| ABOUT THIS EXERCISE |
When you reach the line that contains "M 33,187 L 40,197" in the data below, start reproducing lines exactly, and stop after the line that contains "581,518 C 564,490".

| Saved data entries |

- - - - -

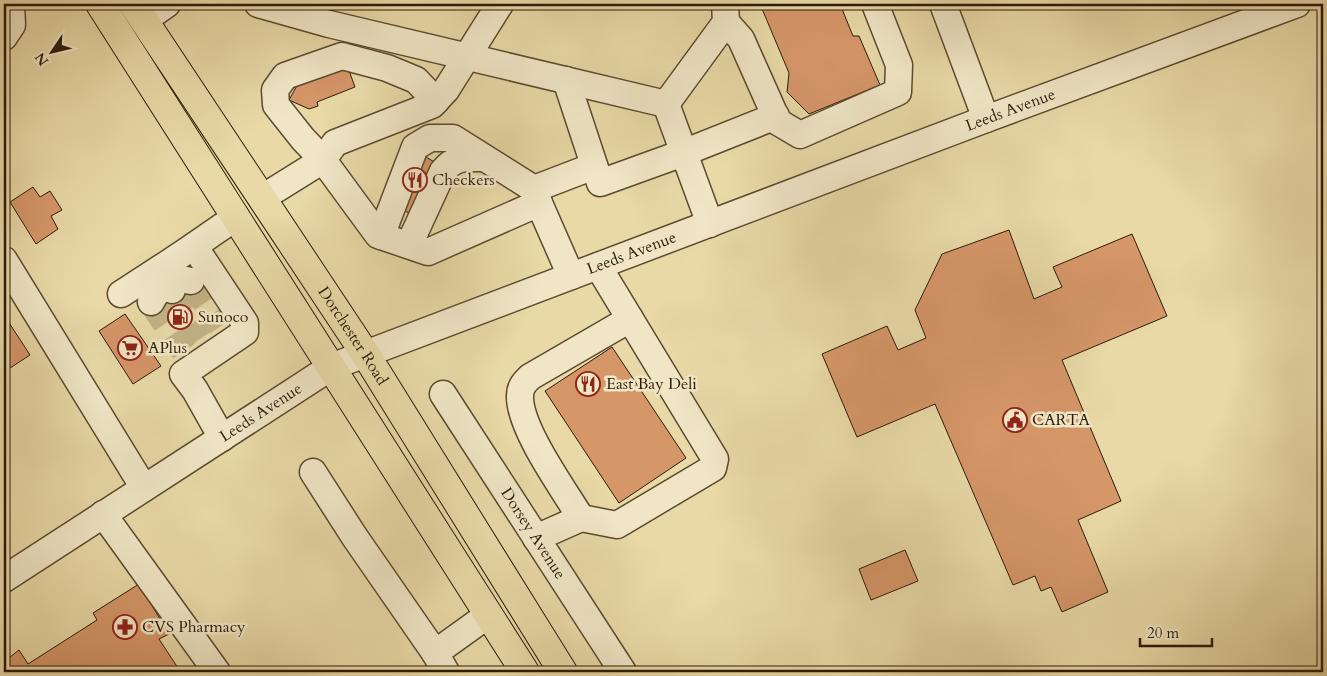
<svg xmlns="http://www.w3.org/2000/svg" width="1327" height="676" font-family="Cardo,serif">
<style>
.building{fill:#d59668;stroke:#2c1b09}
.lines{fill:none;stroke-linecap:round;stroke-linejoin:round}
.minor-tunnel{stroke:#c2b387;stroke-width:26;stroke-dasharray:26 13;stroke-linecap:butt}
.minor-casing{stroke:#5b4a30;stroke-width:29}
.major-casing{stroke:#2c1b09;stroke-width:30}
.minor{stroke:#f0e6c6;stroke-width:26}
.major{stroke:#e8d9a7;stroke-width:28}
.labels{text-anchor:middle;dominant-baseline:central;stroke-width:5;stroke-linejoin:round;paint-order:stroke}
.street-label{font-size:16px;fill:#2c1b09;stroke:#f0e6c6}
.poi-label{font-size:16px;fill:#2c1b09;stroke:#f0e6c6;text-anchor:start}
</style>
<rect width="100%" height="100%" fill="#e8d9a7"/>
<filter id="stains"><feTurbulence type="fractalNoise" baseFrequency=".004" numOctaves="4"/><feColorMatrix values="0 0 0 0 .2 0 0 0 0 .09 0 0 0 0 .02 0 0 0 .5 -.17"/></filter>
<radialGradient id="worn" r=".72"><stop offset=".6" stop-color="#630" stop-opacity="0"/><stop offset="1" stop-color="#630" stop-opacity=".3"/></radialGradient>
<!-- building -->
<path class="building" d="M 760,4 L 840,4 L 853,36 L 859,36 L 880,85 L 809,114 L 787,92 L 789,73 Z
M 347,65 L 355,87 L 317,102 L 318,106 L 309,109 L 289,100 L 300,80 Z
M 424,156 L 438,164 L 414,215 L 400,209 Z
M 33,187 L 40,197 L 50,191 L 62,210 L 51,216 L 58,229 L 36,244 L 10,202 Z
M 1009,230 L 1034,299 L 1062,287 L 1053,267 L 1132,234 L 1167,316 L 1062,360 L 1121,501 L 1078,520 L 1108,592 L 1062,612 L 1051,587 L 1041,591 L 1035,576 L 1013,585 L 935,404 L 857,437 L 822,354 L 887,326 L 898,350 L 926,338 L 915,310 L 942,254 Z
M 125,314 L 161,366 L 133,384 L 99,331 Z
M 4,315 L 30,355 L 4,372 Z
M 612,347 L 686,458 L 619,503 L 545,391 Z
M 905,550 L 918,581 L 871,600 L 859,569 Z
M 139,584 L 169,634 L 159,639 L 178,668 L 171,672 L 13,672 L 5,661 L 19,650 L 28,664 L 97,620 L 93,613 Z"/>
<g class="lines">
<!-- minor-tunnel -->
<path class="minor-tunnel" d="M 191,281 L 221,326
M 172,290 L 203,337
M 151,302 L 184,351"/>
<defs>
<g id="minor">
<path d="M 258,4 L 329,24 L 666,104 L 710,224"/>
<path d="M 943,4 L 986,119"/>
<path d="M 144,20 L 167,4"/>
<path d="M 726,22 L 741,39 L 778,122 L 800,135 L 898,92 L 899,65 L 875,4"/>
<path d="M 4,37 L 12,25 L 11,4"/>
<path d="M 566,80 L 600,183 L 683,153 L 776,116"/>
<path d="M 436,101 L 416,80 L 387,68 L 342,56 L 285,76 L 275,90 L 276,105 L 303,139 L 323,160 L 378,235 L 428,252 L 539,203 L 571,276"/>
<path d="M 666,104 L 726,22 L 725,4"/>
<path d="M 262,198 L 323,160 L 335,143 L 432,105 L 446,90 L 500,4"/>
<path d="M 539,203 L 534,189 L 594,166"/>
<path d="M 381,236 L 415,147 L 430,138 L 453,138 L 534,189"/>
<path d="M 409,245 L 443,171 C 455,156 466,158 484,158"/>
<path d="M 4,260 L 144,488"/>
<path d="M 172,290 L 166,276 L 191,281"/>
<path d="M 121,294 L 161,268"/>
<path d="M 151,302 L 166,276 L 161,268 L 194,246"/>
<path id="s1" d="M 443,394 L 623,672"/>
<path d="M 222,438 L 195,390 L 183,374 L 245,332 L 245,323 L 194,246 L 236,217"/>
<path d="M 313,472 L 354,536 L 435,653"/>
<path d="M 103,514 L 217,672"/>
<path d="M 581,518 C 564,490 519,428 520,396 C 520,387 524,383 530,377 L 630,319"/>
<path d="M 536,538 L 581,518 L 617,525 L 713,468 L 715,459 L 598,266"/>
<path id="s2" d="M 4,579 L 331,367 L 986,119 L 1297,4"/>
<path d="M 446,672 L 435,653 L 488,615"/>
</g>
<g id="major">
<path d="M 100,4 L 525,672"/>
<path id="s3" d="M 133,4 L 366,355 L 563,672"/>
</g>
</defs>
<!-- minor casing -->
<use href="#minor" class="minor-casing"/>
<!-- major casing -->
<use href="#major" class="major-casing"/>
<!-- minor -->
<use href="#minor" class="minor"/>
<!-- major -->
<use href="#major" class="major"/>
</g>
<!-- icons -->
<defs>
<symbol id="restaurant-ring" viewBox="-11 -11 22 22"><circle r="9.5" fill="#f0e6c6" stroke="#8f2418" stroke-width="1.5"/><path d="M-5-6h1v4h1v-4h1v4h1v-4h1v5L-1.5 .5V6h-2V.5L-5-1ZM5-6V6H3V1.5H1.5Q1.5-4 5-6Z" fill="#8f2418"/></symbol>
<symbol id="fuel-ring" viewBox="-11 -11 22 22"><circle r="9.5" fill="#f0e6c6" stroke="#8f2418" stroke-width="1.5"/><path d="M-5.5-6h7V0h2V4h1.3V-2.5L3-4.5l.8-.8L6-3V5H2.5V1h-1V6h-7ZM-4.2-4.7v3.2H.2V-4.7Z" fill="#8f2418"/></symbol>
<symbol id="supermarket-ring" viewBox="-11 -11 22 22"><circle r="9.5" fill="#f0e6c6" stroke="#8f2418" stroke-width="1.5"/><path d="M-6-5.5h2.5l.6 2H6L4.5 2H-2.5L-4.4-4H-6ZM-1.5 3.2a1.3 1.3 0 1 0 .1 0ZM3 3.2a1.3 1.3 0 1 0 .1 0Z" fill="#8f2418"/></symbol>
<symbol id="civic-ring" viewBox="-11 -11 22 22"><circle r="9.5" fill="#f0e6c6" stroke="#8f2418" stroke-width="1.5"/><path d="M-.6-6.5H3V-4.5H.6V-3L4-1V1h2V6H-6V1h2V-1L-.6-3ZM-1.2 2.5V6h2.4V2.5Z" fill="#8f2418"/></symbol>
<symbol id="pharmacy-ring" viewBox="-11 -11 22 22"><circle r="9.5" fill="#f0e6c6" stroke="#8f2418" stroke-width="1.5"/><path d="M-2-6h4v4h4v4h-4v4h-4v-4h-4v-4h4Z" fill="#8f2418"/></symbol>
</defs>
<g fill-rule="evenodd">
<use href="#restaurant-ring" x="401" y="166" width="28" height="28"/>
<use href="#fuel-ring" x="166" y="303" width="28" height="28"/>
<use href="#supermarket-ring" x="116" y="334" width="28" height="28"/>
<use href="#restaurant-ring" x="574" y="370" width="28" height="28"/>
<use href="#civic-ring" x="1001" y="406" width="28" height="28"/>
<use href="#pharmacy-ring" x="111" y="613" width="28" height="28"/>
</g>
<g class="labels">
<!-- street labels -->
<g class="street-label">
<text stroke="none"><textPath href="#s2" startOffset="1116">Leeds Avenue</textPath></text>
<text stroke="none"><textPath href="#s2" startOffset="711">Leeds Avenue</textPath></text>
<text stroke="none"><textPath href="#s3" startOffset="398">Dorchester Road</textPath></text>
<text stroke="none"><textPath href="#s2" startOffset="306">Leeds Avenue</textPath></text>
<text stroke="none"><textPath href="#s1" startOffset="166">Dorsey Avenue</textPath></text>
</g>
<!-- poi labels -->
<g class="poi-label">
<text x="432" y="180">Checkers</text>
<text x="198" y="317">Sunoco</text>
<text x="148" y="348">APlus</text>
<text x="606" y="384">East Bay Deli</text>
<text x="1032" y="420">CARTA</text>
<text x="142" y="627">CVS Pharmacy</text>
</g>
</g>
<!-- margin -->
<rect width="1327" height="676" fill="none" stroke="#e8d9a7" stroke-width="20"/>
<rect x="5" y="5" width="1317" height="666" fill="none" stroke="#2c1b09" stroke-width="2.5"/>
<rect x="10" y="10" width="1307" height="656" fill="none" stroke="#2c1b09"/>
<!-- north arrow -->
<g transform="translate(52 52) rotate(235)" stroke="#f0e6c6" stroke-width="4" paint-order="stroke">
<path d="M0-4L9 19L0 12L-9 19Z" fill="#2c1b09"/>
<text y="-8" font-size="14" font-weight="bold" text-anchor="middle" fill="#2c1b09">N</text>
</g>
<!-- scale -->
<path d="M1140 638v8h72v-8" fill="none" stroke="#2c1b09" stroke-width="2.5"/>
<text x="1147" y="638" font-size="15" fill="#2c1b09" stroke="#f0e6c6" stroke-width="4" paint-order="stroke">20 m</text>
<rect width="100%" height="100%" filter="url(#stains)"/>
<rect width="100%" height="100%" fill="url(#worn)"/>
</svg>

- - - - -

| RESPONSE BOX |
M 33,187 L 40,197 L 50,191 L 62,210 L 51,216 L 58,229 L 36,244 L 10,202 Z
M 1009,230 L 1034,299 L 1062,287 L 1053,267 L 1132,234 L 1167,316 L 1062,360 L 1121,501 L 1078,520 L 1108,592 L 1062,612 L 1051,587 L 1041,591 L 1035,576 L 1013,585 L 935,404 L 857,437 L 822,354 L 887,326 L 898,350 L 926,338 L 915,310 L 942,254 Z
M 125,314 L 161,366 L 133,384 L 99,331 Z
M 4,315 L 30,355 L 4,372 Z
M 612,347 L 686,458 L 619,503 L 545,391 Z
M 905,550 L 918,581 L 871,600 L 859,569 Z
M 139,584 L 169,634 L 159,639 L 178,668 L 171,672 L 13,672 L 5,661 L 19,650 L 28,664 L 97,620 L 93,613 Z"/>
<g class="lines">
<!-- minor-tunnel -->
<path class="minor-tunnel" d="M 191,281 L 221,326
M 172,290 L 203,337
M 151,302 L 184,351"/>
<defs>
<g id="minor">
<path d="M 258,4 L 329,24 L 666,104 L 710,224"/>
<path d="M 943,4 L 986,119"/>
<path d="M 144,20 L 167,4"/>
<path d="M 726,22 L 741,39 L 778,122 L 800,135 L 898,92 L 899,65 L 875,4"/>
<path d="M 4,37 L 12,25 L 11,4"/>
<path d="M 566,80 L 600,183 L 683,153 L 776,116"/>
<path d="M 436,101 L 416,80 L 387,68 L 342,56 L 285,76 L 275,90 L 276,105 L 303,139 L 323,160 L 378,235 L 428,252 L 539,203 L 571,276"/>
<path d="M 666,104 L 726,22 L 725,4"/>
<path d="M 262,198 L 323,160 L 335,143 L 432,105 L 446,90 L 500,4"/>
<path d="M 539,203 L 534,189 L 594,166"/>
<path d="M 381,236 L 415,147 L 430,138 L 453,138 L 534,189"/>
<path d="M 409,245 L 443,171 C 455,156 466,158 484,158"/>
<path d="M 4,260 L 144,488"/>
<path d="M 172,290 L 166,276 L 191,281"/>
<path d="M 121,294 L 161,268"/>
<path d="M 151,302 L 166,276 L 161,268 L 194,246"/>
<path id="s1" d="M 443,394 L 623,672"/>
<path d="M 222,438 L 195,390 L 183,374 L 245,332 L 245,323 L 194,246 L 236,217"/>
<path d="M 313,472 L 354,536 L 435,653"/>
<path d="M 103,514 L 217,672"/>
<path d="M 581,518 C 564,490 519,428 520,396 C 520,387 524,383 530,377 L 630,319"/>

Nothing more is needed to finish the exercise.